--- The input ---

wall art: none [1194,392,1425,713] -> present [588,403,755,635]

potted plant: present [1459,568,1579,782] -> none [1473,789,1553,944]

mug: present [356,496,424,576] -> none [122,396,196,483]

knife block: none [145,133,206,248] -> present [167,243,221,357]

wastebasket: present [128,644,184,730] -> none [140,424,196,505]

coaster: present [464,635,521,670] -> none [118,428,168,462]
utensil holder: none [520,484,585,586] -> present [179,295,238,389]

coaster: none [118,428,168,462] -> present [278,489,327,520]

---

→ Problem requirements:
Return all entries exactly.

→ Expected output:
wall art: none [1194,392,1425,713] -> present [588,403,755,635]

potted plant: present [1459,568,1579,782] -> none [1473,789,1553,944]

mug: present [356,496,424,576] -> none [122,396,196,483]

knife block: none [145,133,206,248] -> present [167,243,221,357]

wastebasket: present [128,644,184,730] -> none [140,424,196,505]

coaster: present [464,635,521,670] -> none [118,428,168,462]
utensil holder: none [520,484,585,586] -> present [179,295,238,389]

coaster: none [118,428,168,462] -> present [278,489,327,520]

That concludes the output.